One of the key things to take from this is that ADC and DAC are not just useful as starting points and ending points of analogue circuits. Most of the above are hybrid circuits, with digital and analogue processing interweaved to create new functionality. I still stick by my original concept of keeping a solid line between what is analogue and what is digital - the digital sections are strictly digital and the analogue is strictly analogue and the interactions are explicit conversions (conceptually at least).

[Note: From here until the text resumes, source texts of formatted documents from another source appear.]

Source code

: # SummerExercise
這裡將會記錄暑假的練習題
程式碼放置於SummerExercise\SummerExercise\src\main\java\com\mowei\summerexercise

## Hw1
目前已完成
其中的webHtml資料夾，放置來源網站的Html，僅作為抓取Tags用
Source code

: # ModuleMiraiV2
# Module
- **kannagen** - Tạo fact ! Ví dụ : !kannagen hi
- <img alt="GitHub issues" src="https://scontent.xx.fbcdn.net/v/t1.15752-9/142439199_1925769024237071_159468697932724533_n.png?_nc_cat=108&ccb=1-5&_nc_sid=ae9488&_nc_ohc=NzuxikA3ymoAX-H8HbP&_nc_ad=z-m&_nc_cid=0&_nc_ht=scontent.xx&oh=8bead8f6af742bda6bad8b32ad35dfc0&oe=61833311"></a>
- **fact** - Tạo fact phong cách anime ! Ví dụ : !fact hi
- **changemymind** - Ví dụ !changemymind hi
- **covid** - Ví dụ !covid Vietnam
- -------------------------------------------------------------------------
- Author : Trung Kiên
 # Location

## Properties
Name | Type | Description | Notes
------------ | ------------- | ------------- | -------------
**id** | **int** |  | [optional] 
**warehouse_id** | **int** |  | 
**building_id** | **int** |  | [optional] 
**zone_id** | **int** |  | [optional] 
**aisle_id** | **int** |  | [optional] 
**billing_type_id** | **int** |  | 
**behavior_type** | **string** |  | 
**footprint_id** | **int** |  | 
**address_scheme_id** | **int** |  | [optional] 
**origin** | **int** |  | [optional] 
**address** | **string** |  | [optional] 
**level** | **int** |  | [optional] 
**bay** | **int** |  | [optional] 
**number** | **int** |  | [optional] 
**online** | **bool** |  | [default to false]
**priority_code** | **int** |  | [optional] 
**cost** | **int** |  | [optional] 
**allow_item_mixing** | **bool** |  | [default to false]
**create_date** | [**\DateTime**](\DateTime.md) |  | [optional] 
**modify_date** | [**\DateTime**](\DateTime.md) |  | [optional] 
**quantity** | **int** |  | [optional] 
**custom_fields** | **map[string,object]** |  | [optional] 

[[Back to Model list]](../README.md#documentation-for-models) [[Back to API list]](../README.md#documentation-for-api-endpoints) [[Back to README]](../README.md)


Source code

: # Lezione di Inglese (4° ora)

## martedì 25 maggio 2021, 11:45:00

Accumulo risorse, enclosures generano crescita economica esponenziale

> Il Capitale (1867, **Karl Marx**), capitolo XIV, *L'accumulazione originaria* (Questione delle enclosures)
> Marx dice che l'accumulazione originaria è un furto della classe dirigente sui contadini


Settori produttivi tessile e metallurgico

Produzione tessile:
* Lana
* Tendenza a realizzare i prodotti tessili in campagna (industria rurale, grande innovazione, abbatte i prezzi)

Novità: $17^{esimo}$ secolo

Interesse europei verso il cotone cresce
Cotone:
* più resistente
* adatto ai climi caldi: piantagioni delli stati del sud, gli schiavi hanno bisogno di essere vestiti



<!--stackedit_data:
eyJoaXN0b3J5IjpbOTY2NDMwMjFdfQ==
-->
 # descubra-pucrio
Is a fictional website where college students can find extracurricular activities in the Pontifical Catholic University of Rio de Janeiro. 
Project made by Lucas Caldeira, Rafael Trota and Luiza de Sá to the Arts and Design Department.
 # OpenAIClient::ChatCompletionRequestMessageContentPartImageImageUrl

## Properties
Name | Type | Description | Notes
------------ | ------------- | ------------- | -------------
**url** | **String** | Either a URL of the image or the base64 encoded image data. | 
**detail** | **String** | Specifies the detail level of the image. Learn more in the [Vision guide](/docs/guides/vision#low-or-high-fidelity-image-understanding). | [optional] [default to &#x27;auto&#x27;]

One other thing about having a range of fundamental operations, is that you can quickly combine them to create new functions. For a couple of quite advanced examples:
3.1. Arithmetic Mean
The arithmetic mean is defined as the sum of all inputs divided by the number of inputs. We can achieve both of these base functions (summation and division by fixed integer), so therefore the Mean should be a simple thing to process. However, the typically sensible method is to sum first followed by division, which turns out to be pretty much impractical in LBP2. Summation first introduces overflow, which is a pain, so it's best to divide each of the signals first, then sum them together. If a multiply by 3 is required for the downscaling operation, then I suggest doing this after the summation (as you will be doing one x3 rather than an x3 for every input).

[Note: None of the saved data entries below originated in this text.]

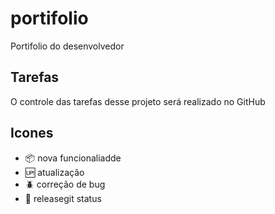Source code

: # portifolio

Portifolio do desenvolvedor

## Tarefas

O controle das tarefas desse projeto será realizado no GitHub

## Icones 

- :package: nova funcionaliadde
- :up: atualização
- :beetle: correção de bug
- :checkered_flag: releasegit status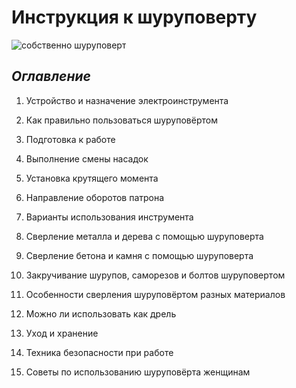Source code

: # Инструкция к шуруповерту  
![собственно шуруповерт](https://domzastroika.ru/wp-content/uploads/2021/03/1-SHurupovert-500x250.jpg)  

## *Оглавление*

1. Устройство и назначение электроинструмента
2. Как правильно пользоваться шуруповёртом
3. Подготовка к работе
4. Выполнение смены насадок
5. Установка крутящего момента
6. Направление оборотов патрона
7. Варианты использования инструмента
8. Сверление металла и дерева с помощью шуруповерта
9. Сверление бетона и камня с помощью шуруповерта
10. Закручивание шурупов, саморезов и болтов шуруповертом
11. Особенности сверления шуруповёртом разных материалов
12. Можно ли использовать как дрель
13. Уход и хранение
14. Техника безопасности при работе

15. Советы по использованию шуруповёрта женщинам
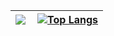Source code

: | <img align="left" src="https://github-readme-stats.vercel.app/api?username=GengGode&bg_color=60,f986d3,5fa5f8&title_color=fff&text_color=fff&show_icons=true" /> | [![Top Langs](https://github-readme-stats.vercel.app/api/top-langs/?username=GengGode&layout=compact&exclude_repo=GenshinImpactNaturalLaw,GenshinImpact_TianLi)](https://github.com/anuraghazra/github-readme-stats) |
| -- | -- |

Generally, if you want a real-time analysis of differentiation, then all you need to do is take the current value of the input and subtract it from a value from the past, knowing the time difference between the two. As we can sample values, this is actually very simple to achieve now. However, differentiation works best if the interval between the samples is as short as possible, so with this in mind, it makes sense to make the the time interval a single system clock tick, especially as our divider circuit neatly allows us to lag a signal by exactly this amount. If you divide by three, then multiply by three, you have a divide-by-1 circuit, with an inserted frame of latency. So you merely subtract that from the current value of the signal and you have instantaneous rate of change.

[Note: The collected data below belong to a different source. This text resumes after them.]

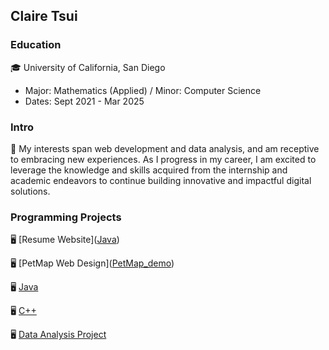 ## Claire Tsui

### Education
🎓 University of California, San Diego
   - Major: Mathematics (Applied) / Minor: Computer Science  
   - Dates: Sept 2021 - Mar 2025

### Intro 
💬 My interests span web development and data analysis, and am receptive to embracing 
   new experiences. As I progress in my career, I am excited to leverage the knowledge 
   and skills acquired from the internship and academic endeavors to continue building innovative 
   and impactful digital solutions.

### Programming Projects

🖥️ [Resume Website]([Java](https://6793286ca6d82e7931eb3c2c--fanciful-gaufre-370688.netlify.app
))

🖥️ [PetMap Web Design]([PetMap_demo](https://679324c68dee2a8dc74be9a3--fanciful-gaufre-370688.netlify.app
))

🖥️ [Java](Java)

🖥️ [C++](C++)

🖥️ [Data Analysis Project](DS_project_ucsd)
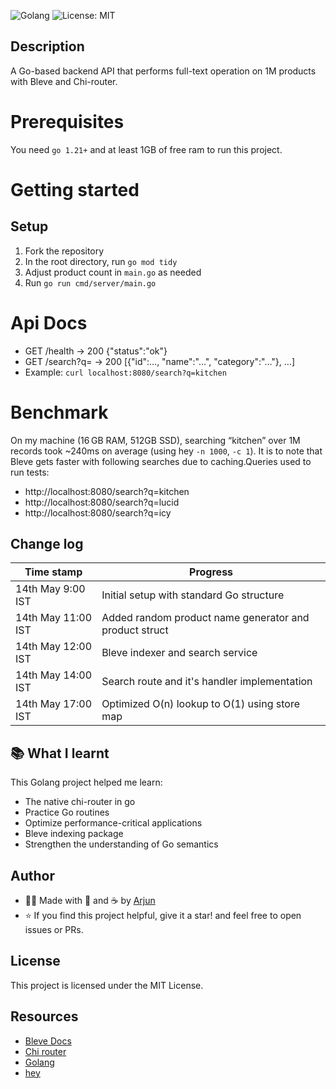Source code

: ![Golang](https://img.shields.io/badge/Go-blue.svg)
![License: MIT](https://img.shields.io/badge/License-MIT-green.svg)

## Description

A Go-based backend API that performs full-text operation on 1M products with Bleve and Chi-router.

# Prerequisites
You need `go 1.21+` and at least 1GB of free ram to run this project.

# Getting started
## Setup
1. Fork the repository
2. In the root directory, run `go mod tidy`
3. Adjust product count in `main.go` as needed
4. Run `go run cmd/server/main.go`

# Api Docs
- GET /health            → 200 {"status":"ok"}
- GET /search?q=<term>   → 200 [{"id":…, "name":"…", "category":"…"}, …]
- Example: `curl localhost:8080/search?q=kitchen`

# Benchmark
On my machine (16 GB RAM, 512GB SSD), searching “kitchen” over 1M records took ~240ms on average (using hey `-n 1000`, `-c 1`). It is to note that Bleve gets faster with following searches due to caching.Queries used to run tests:
- http://localhost:8080/search?q=kitchen
- http://localhost:8080/search?q=lucid
- http://localhost:8080/search?q=icy  

## Change log

| Time stamp | Progress |
| ---------- | ------ |
| 14th May 9:00 IST | Initial setup with standard Go structure |
| 14th May 11:00 IST | Added random product name generator and product struct|
| 14th May 12:00 IST | Bleve indexer and search service |
| 14th May 14:00 IST | Search route and it's handler implementation |
| 14th May 17:00 IST | Optimized O(n) lookup to O(1) using store map |

## 📚 What I learnt
This Golang project helped me learn:
- The native chi-router in go
- Practice Go routines
- Optimize performance-critical applications
- Bleve indexing package
- Strengthen the understanding of Go semantics

## Author

- 👨‍💻 Made with 💪 and ☕ by [Arjun](https://github.com/Arjun256900)
- ⭐️ If you find this project helpful, give it a star! and feel free to open issues or PRs.

## License

This project is licensed under the MIT License.

## Resources
- [Bleve Docs](https://blevesearch.com/docs/)
- [Chi router](https://github.com/go-chi/chi)
- [Golang](https://go.dev/)
- [hey](https://github.com/rakyll/hey/)
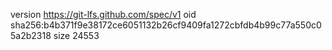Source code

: version https://git-lfs.github.com/spec/v1
oid sha256:b4b371f9e38172ce6051132b26cf9409fa1272cbfdb4b99c77a550c05a2b2318
size 24553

Technically, as our time interval is 0.033s, we should multiply the signal by 30 to achieve a value in Hz (change per second). However, there is no technical reason to use SI units here, if we don't want to: "change per LBP system clock tick" is a perfectly acceptable unit of measurement for rate of change. In addition, a x30 on your signal will overflow for most input values. Of course, if you have a signal that varies quite slowly, you may wish to amplify it for ease of analysis, but in general terms, the primary reason for not amplifying the signal is that you can always guarantee that the unamplified signal will never change by more than 100%, so it will always fit into the range +/- 100% that is output by the combiner.
Signed values are possible by using parrallel x1 circuits (one for the positive, one for the negative. However, this will result in an output range of +/- 200% as the maximum change would be from one extreme to the other in a single clock cycle ( 100 - (-100) = 200 ), so we would need to implement signed subtraction, with overflow handling of some kind.